Here is a backtest on a daily mean-reversion trading system inspired by this post. The rules use a simple countertrend-based system using the RSI and SMA. The goal is essentially is to buy the dips in an up market and sell the spikes in a bear market. First, we have a 200-day SMA average as a filter to determine if we are in a bull or bear market. If the price is above the 200-day SMA we use "bull market rules" and vise-versa.
The bull-market rules are buy at the close if the 4-day RSI is below 35 and close the position if it is above 55. The bear-market rules are that you go short if the 4-day RSI is above 80 and close the position if it is below 50. I included transaction costs of 0.01% per trade to make it slightly more realistic.
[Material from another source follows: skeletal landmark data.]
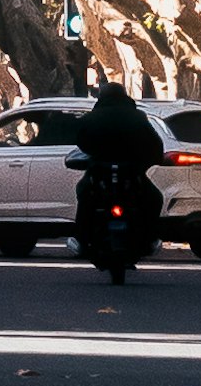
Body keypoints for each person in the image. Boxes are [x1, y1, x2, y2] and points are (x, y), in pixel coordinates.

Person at [70, 69, 166, 281]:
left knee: (83, 195)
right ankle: (150, 239)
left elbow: (81, 141)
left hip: (100, 172)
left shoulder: (92, 117)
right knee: (154, 198)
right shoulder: (137, 116)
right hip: (132, 172)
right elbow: (154, 144)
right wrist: (150, 160)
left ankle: (80, 239)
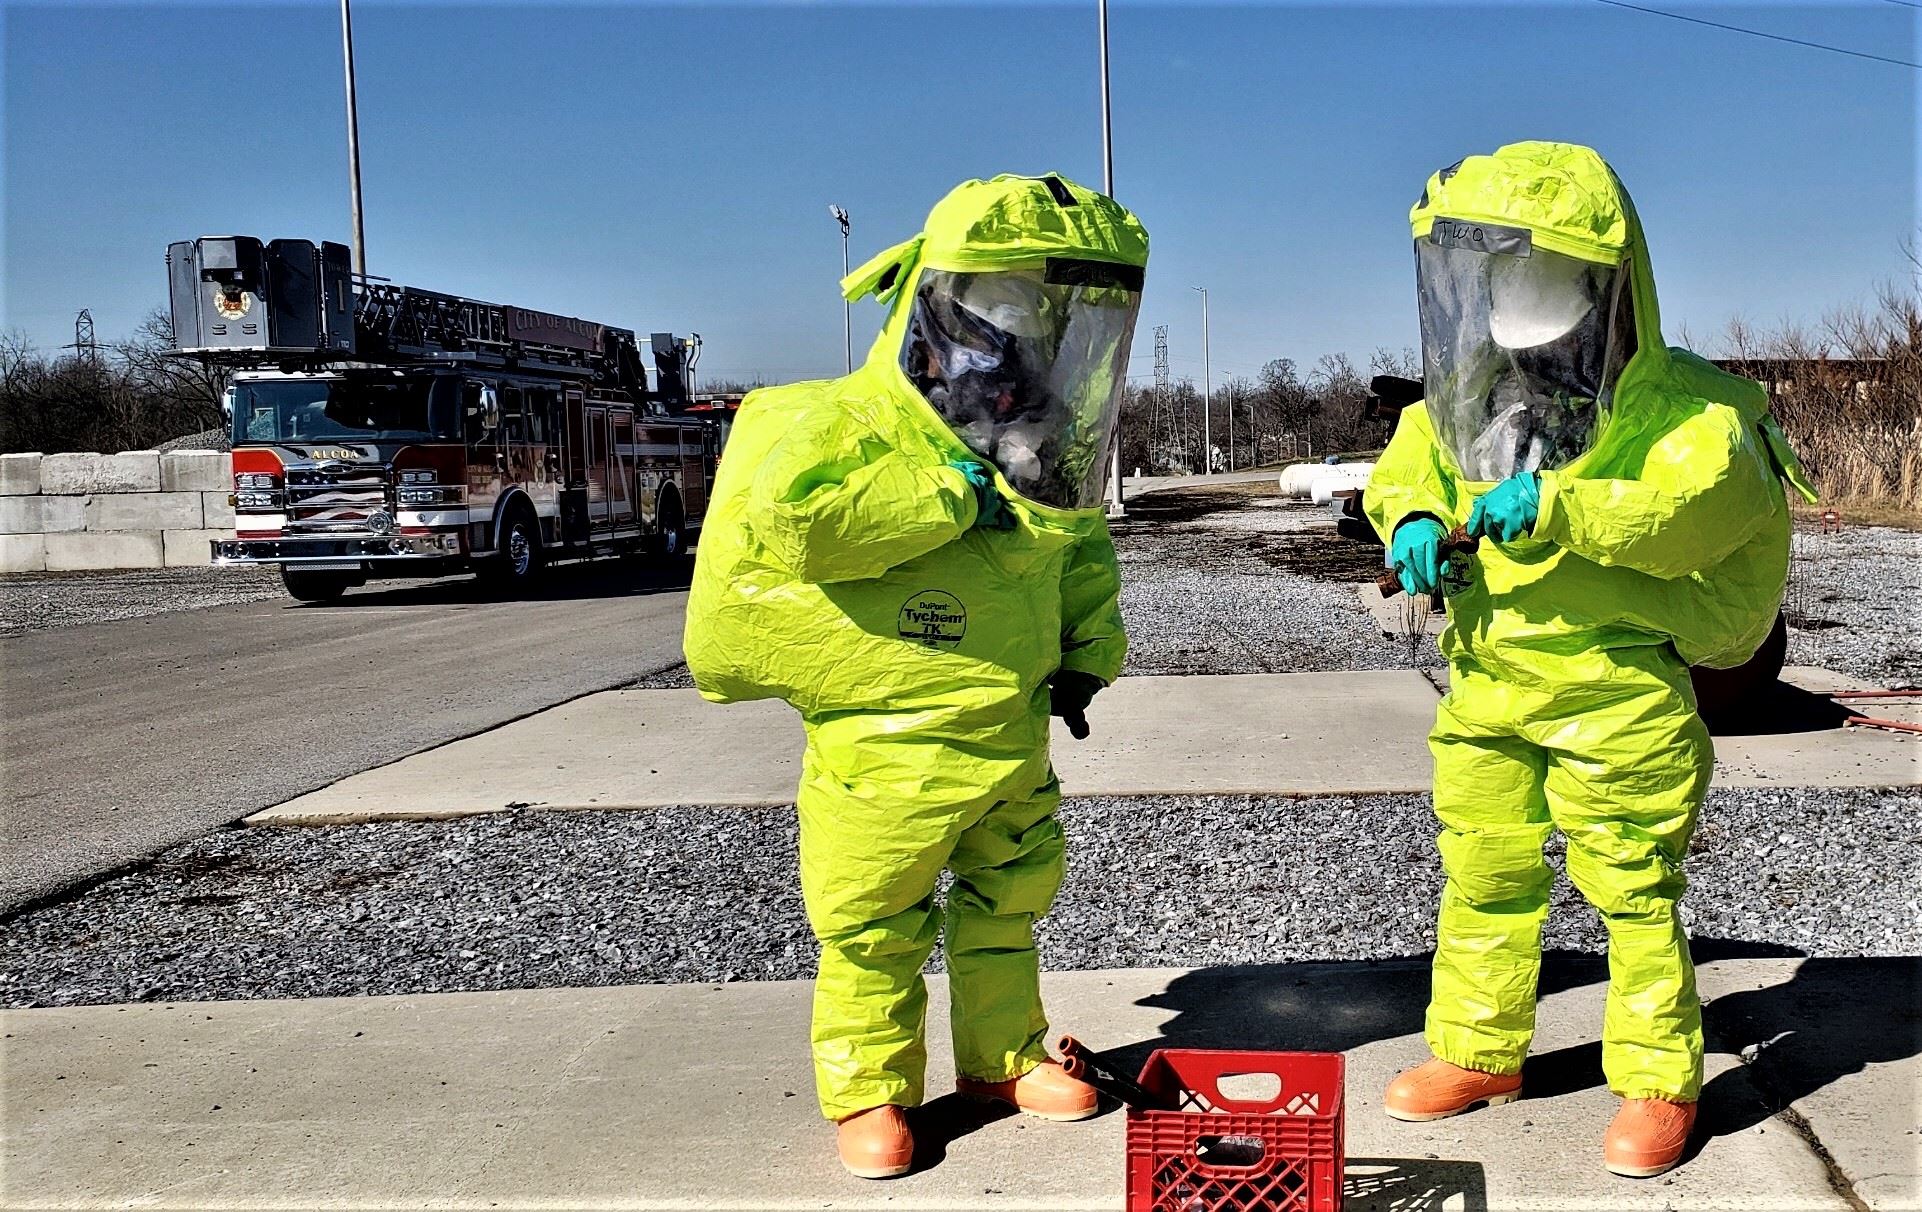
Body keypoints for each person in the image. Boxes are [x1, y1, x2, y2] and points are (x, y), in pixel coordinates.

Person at [1365, 142, 1815, 1178]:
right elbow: (1406, 466)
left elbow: (1695, 508)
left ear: (1602, 288)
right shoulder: (1471, 393)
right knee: (1481, 875)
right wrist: (1413, 520)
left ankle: (1659, 1082)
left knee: (1631, 889)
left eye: (1547, 283)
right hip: (1487, 681)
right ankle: (1477, 1052)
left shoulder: (1680, 408)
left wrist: (1561, 503)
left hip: (1615, 687)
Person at [684, 173, 1147, 1179]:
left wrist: (1084, 657)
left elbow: (1076, 550)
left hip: (1005, 727)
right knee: (871, 922)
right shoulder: (839, 424)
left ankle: (1004, 1056)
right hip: (881, 744)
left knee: (1005, 903)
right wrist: (946, 497)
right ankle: (871, 1095)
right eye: (1007, 315)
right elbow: (801, 527)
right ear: (935, 309)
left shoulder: (1035, 443)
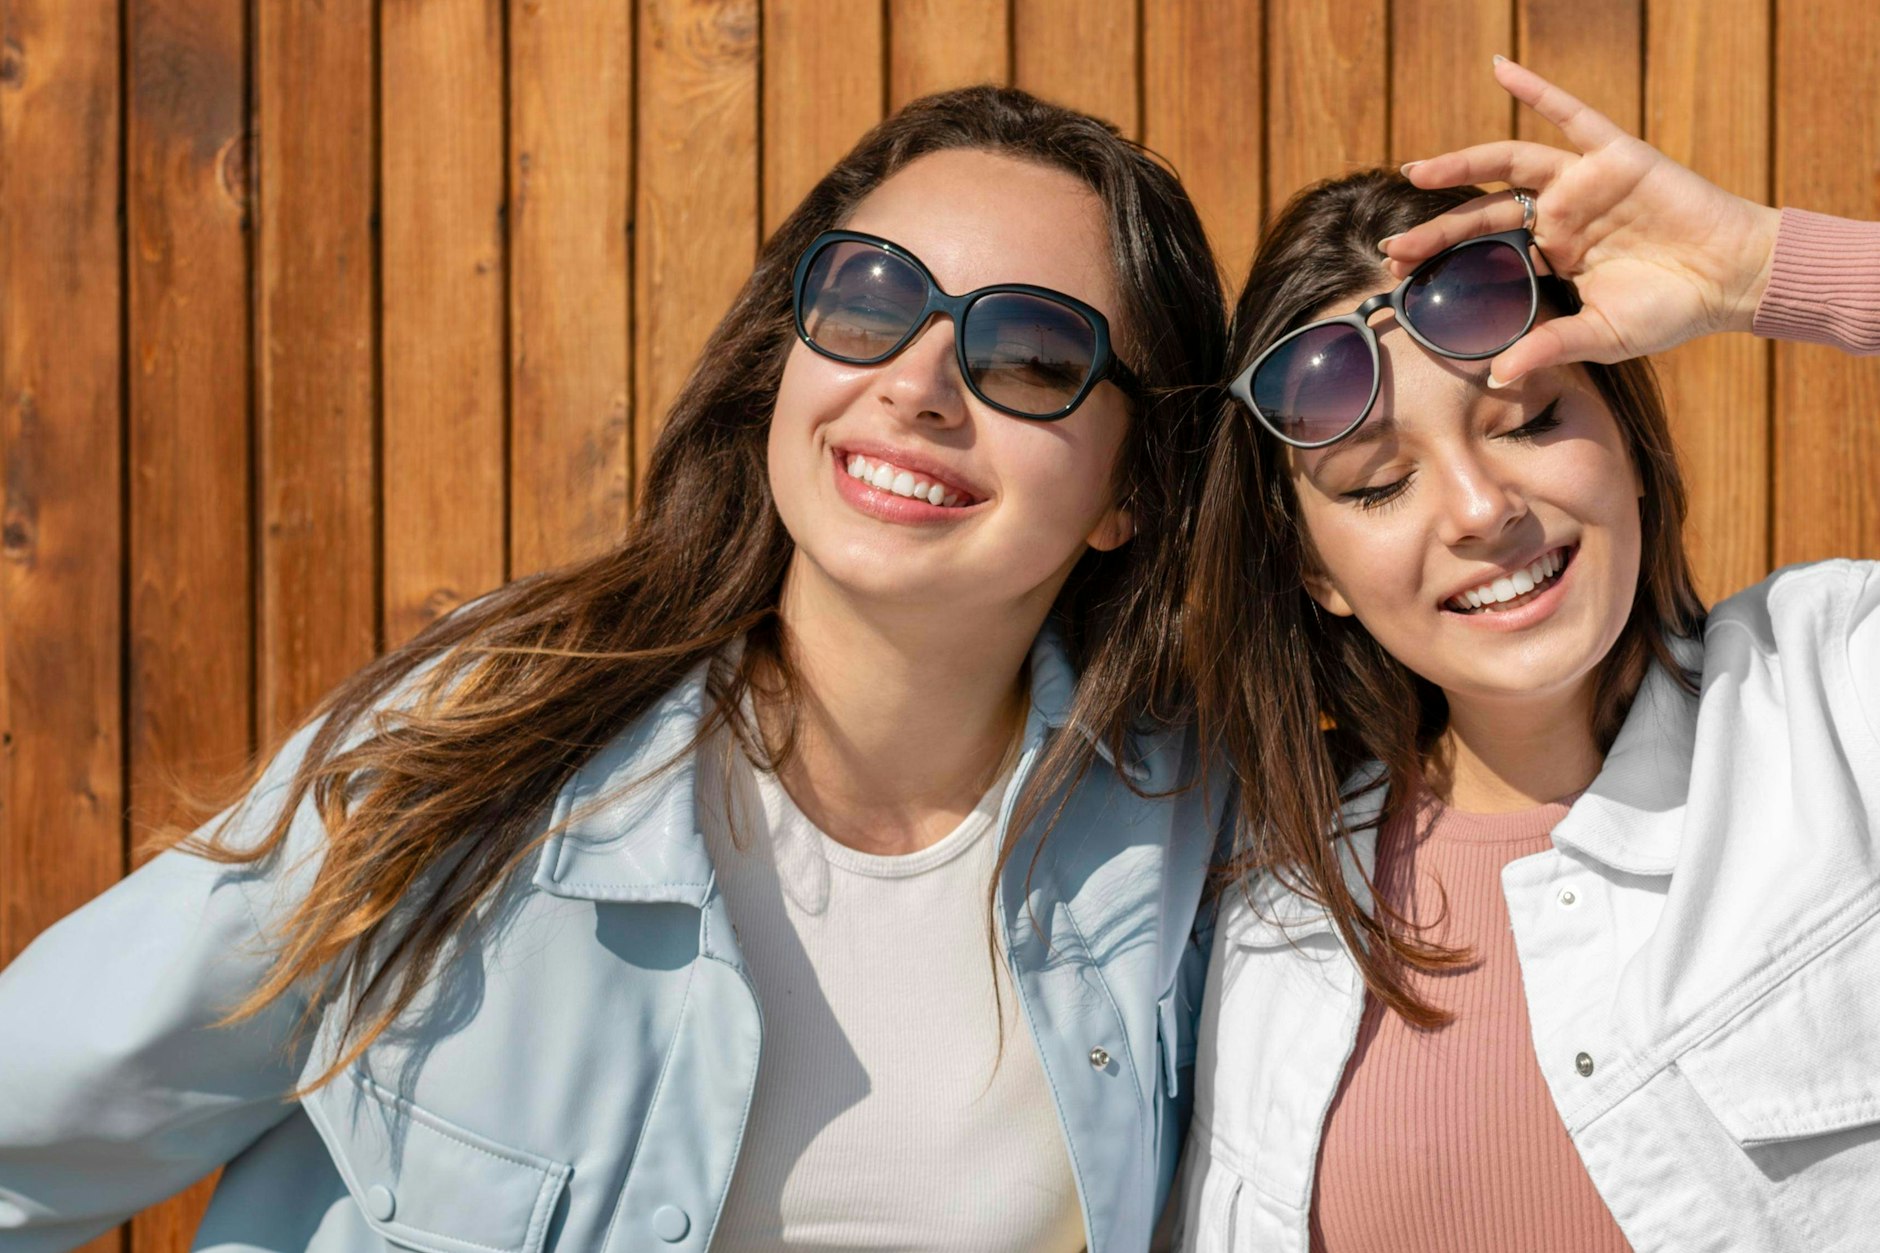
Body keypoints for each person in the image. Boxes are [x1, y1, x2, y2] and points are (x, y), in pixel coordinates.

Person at [0, 86, 1229, 1253]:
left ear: (1130, 485)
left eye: (1026, 353)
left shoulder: (1194, 832)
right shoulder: (484, 742)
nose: (916, 383)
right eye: (868, 300)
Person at [1176, 58, 1880, 1253]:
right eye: (1378, 483)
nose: (1474, 507)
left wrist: (1762, 269)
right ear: (1315, 574)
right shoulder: (1266, 902)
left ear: (1622, 436)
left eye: (1529, 419)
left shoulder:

The data set is from 01/02/2001 to 04/05/2012.
It is interesting to note that most of the over-performance is post-2008. This is likely because the system managed to avoid a big losses during the crises. Some additional stats: Sharpe ratio of 1.036 and max drawdown of 9.89%, so it would not be unreasonable to lever this up a bit if one wanted to be slightly more aggressive. The downside of this strategy is that I picked some slightly optimized in-sample parameters which probably makes the performance over-optimistic. Second, this strategy seems to do well in choppy markets, which could be abating in the near-term.